### Problem to work on
The reply must consist of one number: how many lines of the data include the word "held".

### Entries taken from a collection
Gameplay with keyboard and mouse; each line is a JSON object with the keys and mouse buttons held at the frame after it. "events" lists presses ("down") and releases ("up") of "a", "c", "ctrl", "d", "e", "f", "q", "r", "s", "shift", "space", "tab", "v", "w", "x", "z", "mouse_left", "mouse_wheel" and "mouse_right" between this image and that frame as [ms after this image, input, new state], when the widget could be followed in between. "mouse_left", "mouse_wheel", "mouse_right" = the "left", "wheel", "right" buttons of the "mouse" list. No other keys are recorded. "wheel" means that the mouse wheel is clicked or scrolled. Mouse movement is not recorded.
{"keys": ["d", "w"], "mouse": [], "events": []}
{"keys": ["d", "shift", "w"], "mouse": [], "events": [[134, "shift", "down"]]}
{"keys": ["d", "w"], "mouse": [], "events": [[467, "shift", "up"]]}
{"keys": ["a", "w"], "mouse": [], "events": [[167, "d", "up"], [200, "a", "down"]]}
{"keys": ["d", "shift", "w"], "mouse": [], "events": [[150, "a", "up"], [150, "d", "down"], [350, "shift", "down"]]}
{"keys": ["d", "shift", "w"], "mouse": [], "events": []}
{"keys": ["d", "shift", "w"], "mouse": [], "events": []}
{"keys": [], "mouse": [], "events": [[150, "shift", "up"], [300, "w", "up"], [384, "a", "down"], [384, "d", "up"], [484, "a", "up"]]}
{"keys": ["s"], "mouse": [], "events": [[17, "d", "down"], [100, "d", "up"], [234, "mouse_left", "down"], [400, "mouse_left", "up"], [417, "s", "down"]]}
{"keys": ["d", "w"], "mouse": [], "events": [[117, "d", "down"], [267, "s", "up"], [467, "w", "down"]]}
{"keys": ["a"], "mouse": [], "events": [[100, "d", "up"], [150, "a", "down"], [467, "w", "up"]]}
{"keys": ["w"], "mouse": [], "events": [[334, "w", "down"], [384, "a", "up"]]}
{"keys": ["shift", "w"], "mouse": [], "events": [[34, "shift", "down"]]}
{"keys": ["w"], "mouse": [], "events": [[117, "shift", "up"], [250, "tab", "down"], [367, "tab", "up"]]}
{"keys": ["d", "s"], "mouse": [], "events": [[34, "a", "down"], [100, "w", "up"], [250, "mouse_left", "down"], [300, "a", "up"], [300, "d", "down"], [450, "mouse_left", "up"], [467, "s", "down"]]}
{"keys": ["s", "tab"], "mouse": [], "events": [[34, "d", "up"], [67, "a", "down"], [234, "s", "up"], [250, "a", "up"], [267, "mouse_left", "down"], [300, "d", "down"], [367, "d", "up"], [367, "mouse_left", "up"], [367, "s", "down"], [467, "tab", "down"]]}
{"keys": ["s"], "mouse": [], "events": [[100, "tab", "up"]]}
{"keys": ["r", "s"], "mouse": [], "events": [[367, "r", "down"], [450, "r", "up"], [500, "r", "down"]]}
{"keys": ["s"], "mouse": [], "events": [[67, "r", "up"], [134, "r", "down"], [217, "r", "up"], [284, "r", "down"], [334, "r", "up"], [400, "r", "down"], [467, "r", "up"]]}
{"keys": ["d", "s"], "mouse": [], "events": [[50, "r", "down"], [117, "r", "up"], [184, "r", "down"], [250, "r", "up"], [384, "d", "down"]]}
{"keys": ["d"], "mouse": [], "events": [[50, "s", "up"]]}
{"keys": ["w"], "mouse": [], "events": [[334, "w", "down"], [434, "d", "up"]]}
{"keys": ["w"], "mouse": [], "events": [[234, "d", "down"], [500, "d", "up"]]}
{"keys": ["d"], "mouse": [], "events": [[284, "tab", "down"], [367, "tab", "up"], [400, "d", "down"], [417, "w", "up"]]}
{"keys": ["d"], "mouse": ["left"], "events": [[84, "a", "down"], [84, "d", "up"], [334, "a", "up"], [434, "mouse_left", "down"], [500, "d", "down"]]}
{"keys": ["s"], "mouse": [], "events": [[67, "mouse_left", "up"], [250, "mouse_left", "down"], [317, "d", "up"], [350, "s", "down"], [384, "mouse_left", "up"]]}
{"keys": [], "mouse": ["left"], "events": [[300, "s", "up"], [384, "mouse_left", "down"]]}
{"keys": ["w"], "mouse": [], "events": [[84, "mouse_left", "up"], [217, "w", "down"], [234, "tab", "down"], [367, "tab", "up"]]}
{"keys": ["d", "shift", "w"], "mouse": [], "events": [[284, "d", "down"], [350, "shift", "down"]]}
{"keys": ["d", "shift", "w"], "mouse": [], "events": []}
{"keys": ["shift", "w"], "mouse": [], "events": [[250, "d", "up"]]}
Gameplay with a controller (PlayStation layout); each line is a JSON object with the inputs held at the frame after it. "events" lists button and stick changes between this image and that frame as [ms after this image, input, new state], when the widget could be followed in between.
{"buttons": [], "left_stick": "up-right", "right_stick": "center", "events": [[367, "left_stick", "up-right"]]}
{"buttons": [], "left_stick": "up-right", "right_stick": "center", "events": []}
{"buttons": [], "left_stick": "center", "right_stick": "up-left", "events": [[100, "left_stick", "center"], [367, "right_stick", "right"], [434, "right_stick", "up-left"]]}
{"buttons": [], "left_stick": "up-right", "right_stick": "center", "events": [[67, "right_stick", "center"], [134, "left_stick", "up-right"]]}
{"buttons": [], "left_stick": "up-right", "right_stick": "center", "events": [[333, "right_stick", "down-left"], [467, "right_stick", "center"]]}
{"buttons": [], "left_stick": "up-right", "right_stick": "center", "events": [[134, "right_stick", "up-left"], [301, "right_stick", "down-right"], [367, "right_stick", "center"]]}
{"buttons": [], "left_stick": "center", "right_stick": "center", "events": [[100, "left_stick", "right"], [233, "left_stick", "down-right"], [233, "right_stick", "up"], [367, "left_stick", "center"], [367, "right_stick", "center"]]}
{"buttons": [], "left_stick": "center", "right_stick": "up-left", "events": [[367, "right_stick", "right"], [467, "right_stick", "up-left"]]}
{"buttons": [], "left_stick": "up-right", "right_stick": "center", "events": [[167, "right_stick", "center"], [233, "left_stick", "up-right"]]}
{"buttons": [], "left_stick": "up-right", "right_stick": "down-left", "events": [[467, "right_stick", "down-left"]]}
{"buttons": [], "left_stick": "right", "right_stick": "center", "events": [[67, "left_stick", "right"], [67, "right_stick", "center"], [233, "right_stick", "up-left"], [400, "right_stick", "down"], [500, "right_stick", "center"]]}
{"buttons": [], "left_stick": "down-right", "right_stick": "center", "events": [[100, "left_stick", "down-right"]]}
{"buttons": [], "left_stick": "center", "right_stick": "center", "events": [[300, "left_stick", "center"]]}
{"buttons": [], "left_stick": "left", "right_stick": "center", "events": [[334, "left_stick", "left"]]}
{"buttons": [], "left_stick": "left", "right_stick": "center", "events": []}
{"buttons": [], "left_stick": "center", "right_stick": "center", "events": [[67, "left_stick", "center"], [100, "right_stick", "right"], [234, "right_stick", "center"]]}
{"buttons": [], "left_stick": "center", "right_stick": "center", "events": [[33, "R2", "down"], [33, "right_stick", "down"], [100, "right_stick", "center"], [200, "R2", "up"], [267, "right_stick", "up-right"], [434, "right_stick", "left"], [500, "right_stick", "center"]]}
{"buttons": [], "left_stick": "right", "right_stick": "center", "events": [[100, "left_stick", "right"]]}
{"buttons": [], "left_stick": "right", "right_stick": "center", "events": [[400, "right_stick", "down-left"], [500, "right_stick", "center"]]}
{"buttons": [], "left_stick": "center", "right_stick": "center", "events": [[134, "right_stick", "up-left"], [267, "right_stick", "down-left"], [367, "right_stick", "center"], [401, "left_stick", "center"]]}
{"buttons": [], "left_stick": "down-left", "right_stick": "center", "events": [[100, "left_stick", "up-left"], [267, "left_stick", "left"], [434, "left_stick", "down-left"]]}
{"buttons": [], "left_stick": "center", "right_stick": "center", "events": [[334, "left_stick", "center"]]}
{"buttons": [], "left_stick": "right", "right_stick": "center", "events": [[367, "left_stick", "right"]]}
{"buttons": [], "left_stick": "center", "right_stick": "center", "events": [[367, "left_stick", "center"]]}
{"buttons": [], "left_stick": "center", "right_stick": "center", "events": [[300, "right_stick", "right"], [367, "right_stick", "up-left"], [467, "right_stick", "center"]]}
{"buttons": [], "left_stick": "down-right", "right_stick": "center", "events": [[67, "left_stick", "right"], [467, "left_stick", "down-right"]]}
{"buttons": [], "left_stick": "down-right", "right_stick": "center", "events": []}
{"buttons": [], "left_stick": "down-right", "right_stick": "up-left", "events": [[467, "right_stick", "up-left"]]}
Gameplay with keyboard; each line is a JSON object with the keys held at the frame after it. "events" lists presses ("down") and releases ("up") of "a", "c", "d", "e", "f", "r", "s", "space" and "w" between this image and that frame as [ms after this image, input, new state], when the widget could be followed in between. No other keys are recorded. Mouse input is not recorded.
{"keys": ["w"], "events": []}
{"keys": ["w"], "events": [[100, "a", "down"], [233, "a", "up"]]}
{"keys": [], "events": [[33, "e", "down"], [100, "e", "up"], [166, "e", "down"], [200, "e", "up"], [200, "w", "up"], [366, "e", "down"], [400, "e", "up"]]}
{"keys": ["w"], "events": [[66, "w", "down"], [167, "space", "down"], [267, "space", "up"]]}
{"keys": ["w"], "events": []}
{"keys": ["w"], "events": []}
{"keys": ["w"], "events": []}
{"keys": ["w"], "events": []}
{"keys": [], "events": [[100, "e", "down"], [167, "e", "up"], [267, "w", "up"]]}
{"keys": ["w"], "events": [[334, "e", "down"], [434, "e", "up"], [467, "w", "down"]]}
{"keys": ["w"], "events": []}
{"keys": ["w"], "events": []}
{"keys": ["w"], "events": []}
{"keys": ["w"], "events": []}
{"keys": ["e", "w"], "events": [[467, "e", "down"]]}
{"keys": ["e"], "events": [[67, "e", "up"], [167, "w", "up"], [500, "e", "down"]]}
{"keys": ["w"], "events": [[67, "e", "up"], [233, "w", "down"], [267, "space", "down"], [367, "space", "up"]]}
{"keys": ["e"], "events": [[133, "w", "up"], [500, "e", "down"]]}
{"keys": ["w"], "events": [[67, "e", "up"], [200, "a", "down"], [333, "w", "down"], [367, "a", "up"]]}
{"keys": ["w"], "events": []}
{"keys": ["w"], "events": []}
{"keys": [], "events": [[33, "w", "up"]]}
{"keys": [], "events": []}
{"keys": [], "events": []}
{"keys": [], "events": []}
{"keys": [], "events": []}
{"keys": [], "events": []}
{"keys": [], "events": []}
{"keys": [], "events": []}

### The completed task
3